BEGIN SELECTED EXCERPT

Fatherson released their third studio album, Sum Of All Your Parts on September 14, 2018, via Easy Life Records. The lead single from the album "Making Waves" was released, with Leighton performing an acoustic version of the song at the 2018 TRNSMT festival at Glasgow Green. Making Waves was followed up with singles Charm School and Reflection.

Sum Of All Your Parts was released to favourable reviews and was a considerable success for the band. In their native Scotland, the album debuted at #3 on the Scottish Albums Chart. In the United Kingdom, it enjoyed moderate success on the UK Albums Chart, debuting at #67 and spent a total of one week on the chart before dropping out of the Top 100 albums.

END SELECTED EXCERPT

## TASKS AND EXERCISES
**1.** List every single named in the passage about Fatherson's album.
**2.** Please duplicate the passage about Fatherson's album, starting at the words "Fatherson released their" and ending after "Top 100 albums.".
These lines have no connection to the passage about Fatherson's album.

BEGIN STORED DATA

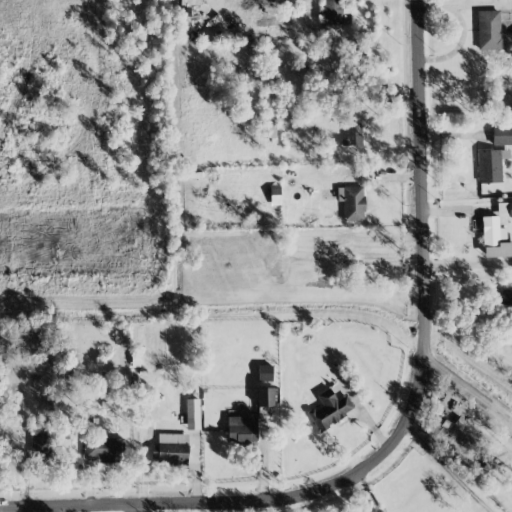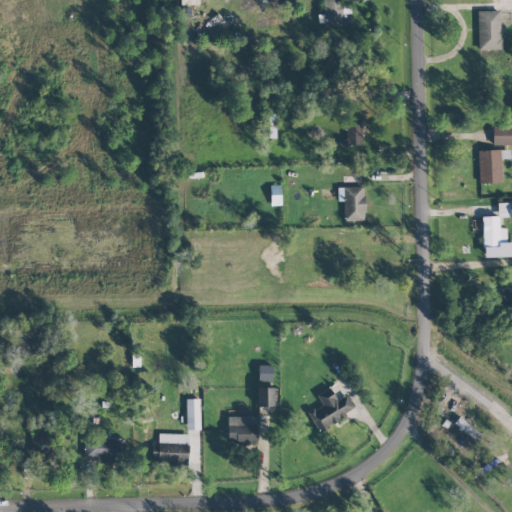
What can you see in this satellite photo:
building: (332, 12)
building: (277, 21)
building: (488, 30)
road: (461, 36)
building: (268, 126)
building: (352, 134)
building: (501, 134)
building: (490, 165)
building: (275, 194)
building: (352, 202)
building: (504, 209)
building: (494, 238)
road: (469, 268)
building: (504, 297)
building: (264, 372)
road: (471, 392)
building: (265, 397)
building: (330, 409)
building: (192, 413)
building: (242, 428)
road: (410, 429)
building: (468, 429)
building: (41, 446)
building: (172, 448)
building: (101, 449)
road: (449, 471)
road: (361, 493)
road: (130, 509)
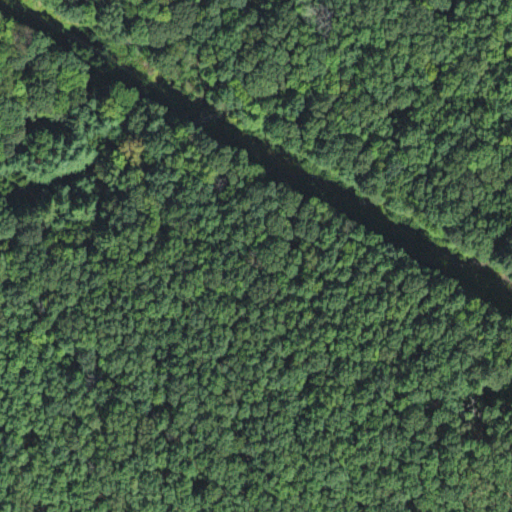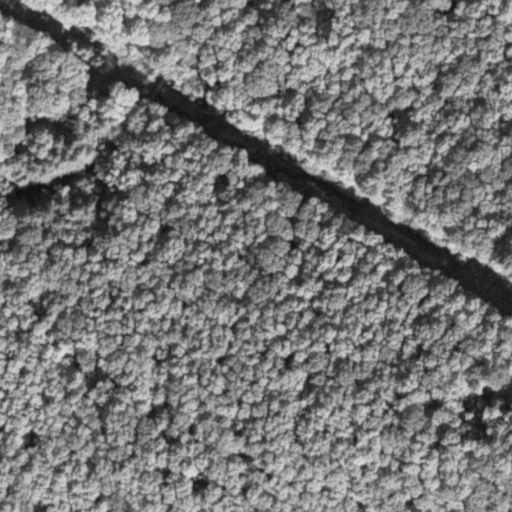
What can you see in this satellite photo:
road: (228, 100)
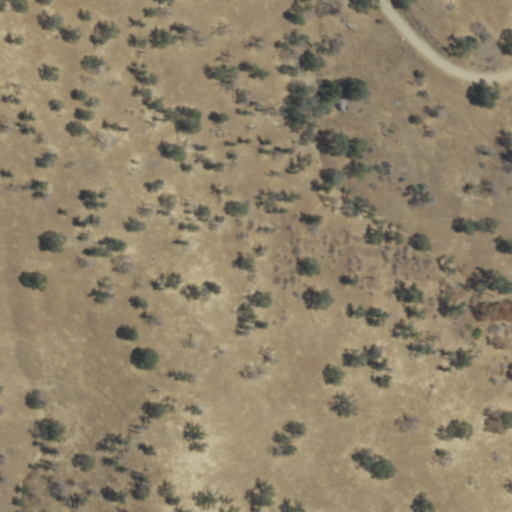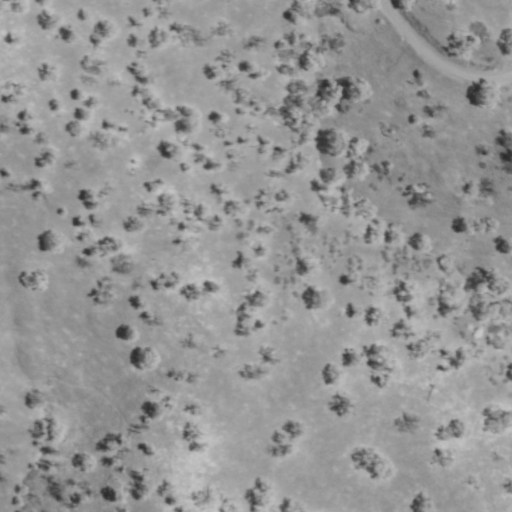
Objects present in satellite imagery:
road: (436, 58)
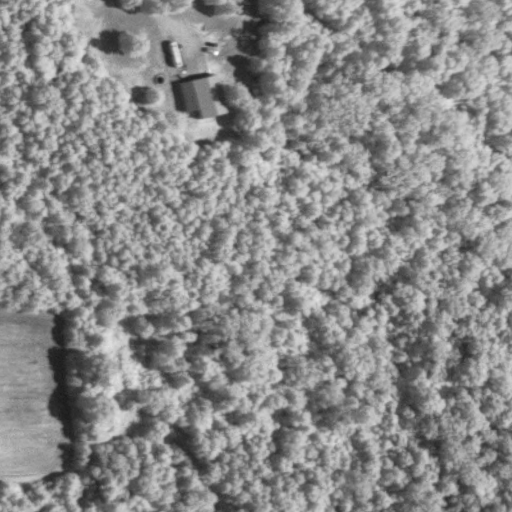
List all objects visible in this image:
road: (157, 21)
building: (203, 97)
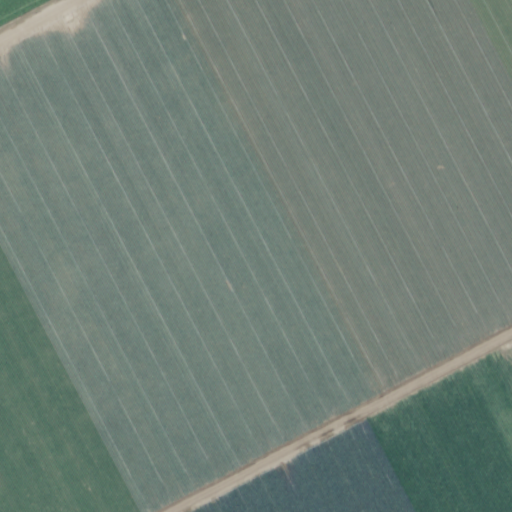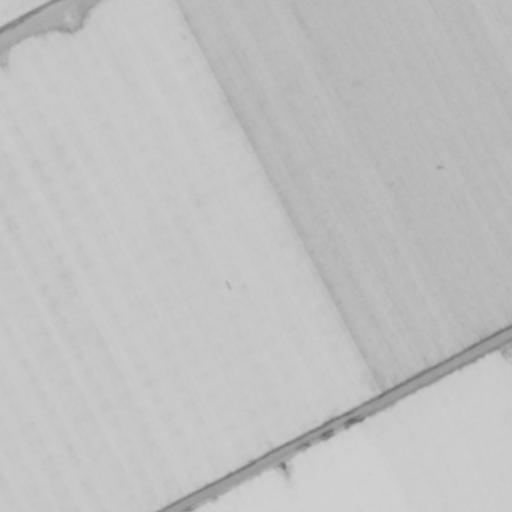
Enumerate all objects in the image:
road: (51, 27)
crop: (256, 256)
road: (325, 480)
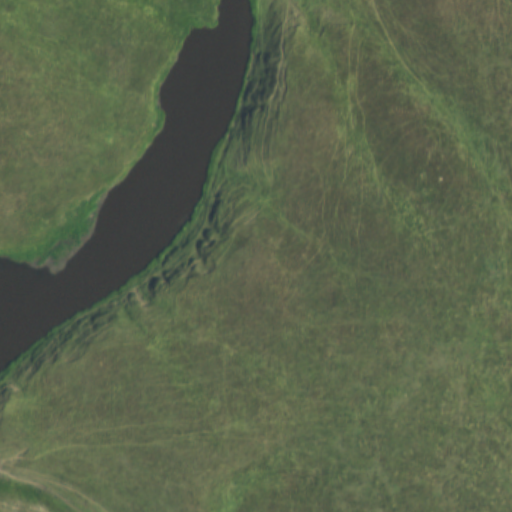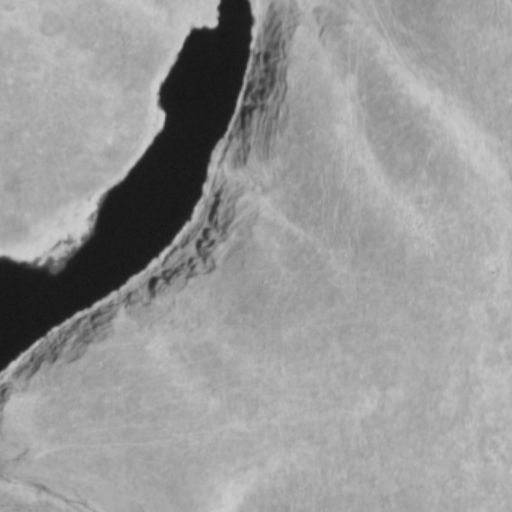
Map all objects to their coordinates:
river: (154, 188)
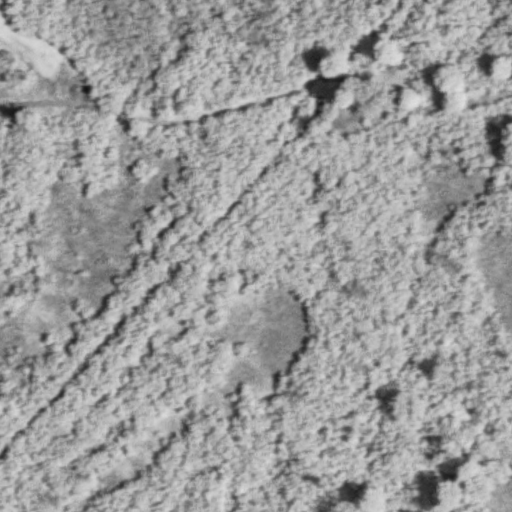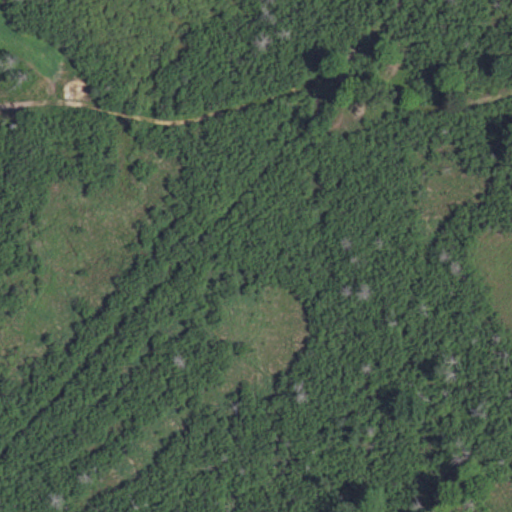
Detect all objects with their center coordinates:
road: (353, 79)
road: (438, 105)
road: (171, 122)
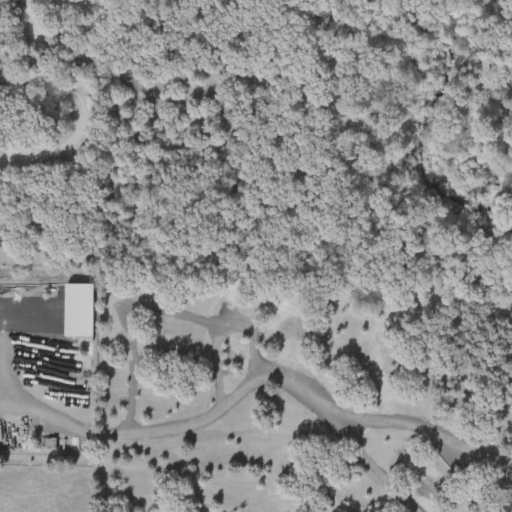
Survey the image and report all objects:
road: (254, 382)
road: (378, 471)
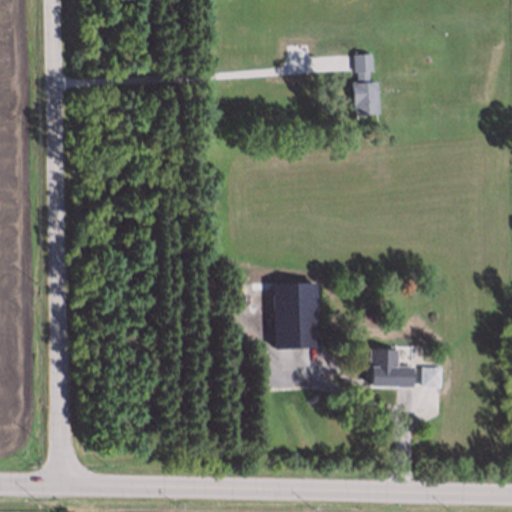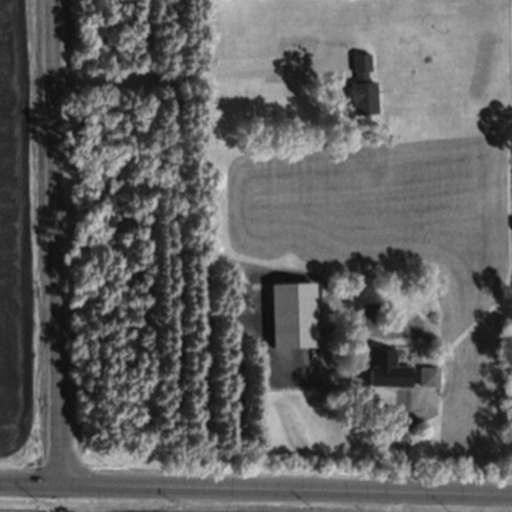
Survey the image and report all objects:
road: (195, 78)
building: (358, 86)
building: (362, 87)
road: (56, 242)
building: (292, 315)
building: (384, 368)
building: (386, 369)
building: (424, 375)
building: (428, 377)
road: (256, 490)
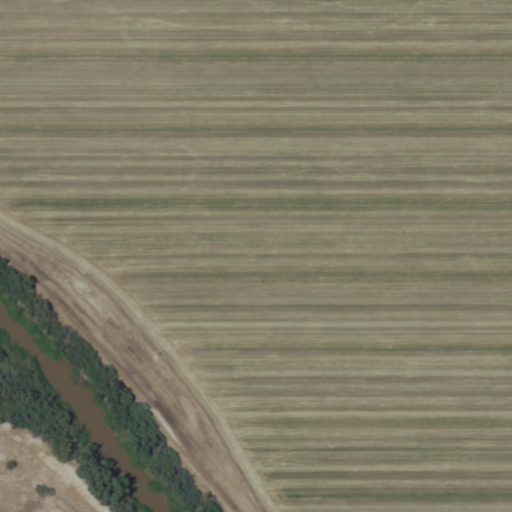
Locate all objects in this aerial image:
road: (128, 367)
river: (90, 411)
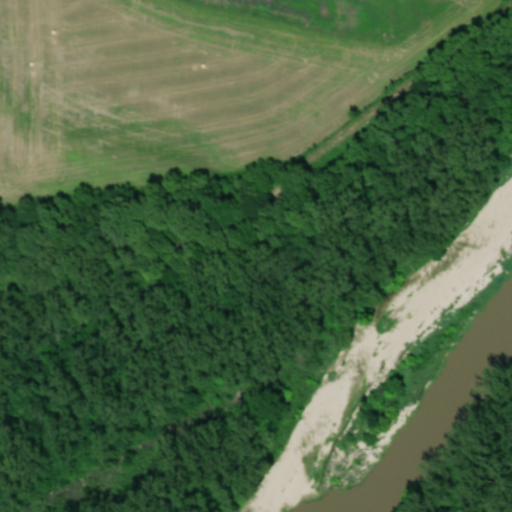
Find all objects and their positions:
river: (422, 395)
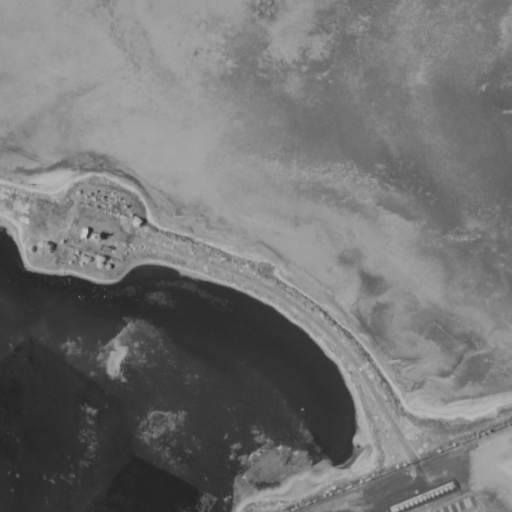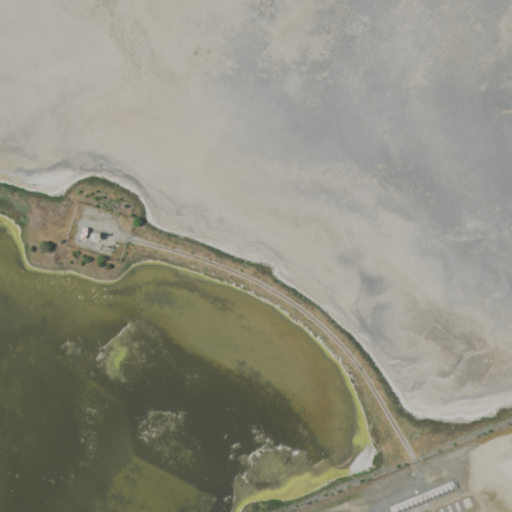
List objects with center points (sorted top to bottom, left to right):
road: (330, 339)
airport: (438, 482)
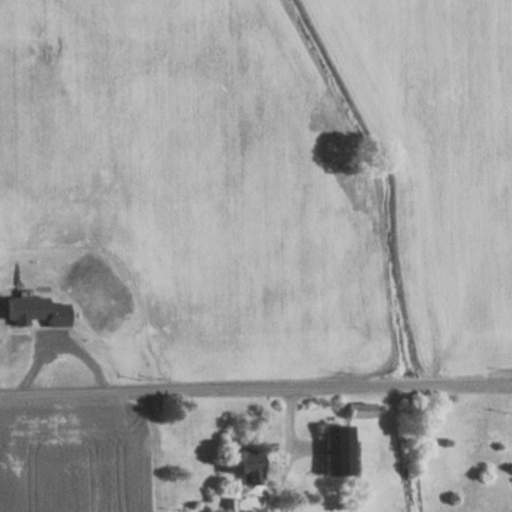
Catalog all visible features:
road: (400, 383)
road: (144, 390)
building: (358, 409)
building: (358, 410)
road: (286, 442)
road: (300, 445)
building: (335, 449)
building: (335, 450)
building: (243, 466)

END STORED DATA

## ANSWERS FOR THE TASKS
**1.**
Making Waves
Charm School
Reflection

**2.**
Fatherson released their third studio album, Sum Of All Your Parts on September 14, 2018, via Easy Life Records. The lead single from the album "Making Waves" was released, with Leighton performing an acoustic version of the song at the 2018 TRNSMT festival at Glasgow Green. Making Waves was followed up with singles Charm School and Reflection.

Sum Of All Your Parts was released to favourable reviews and was a considerable success for the band. In their native Scotland, the album debuted at #3 on the Scottish Albums Chart. In the United Kingdom, it enjoyed moderate success on the UK Albums Chart, debuting at #67 and spent a total of one week on the chart before dropping out of the Top 100 albums.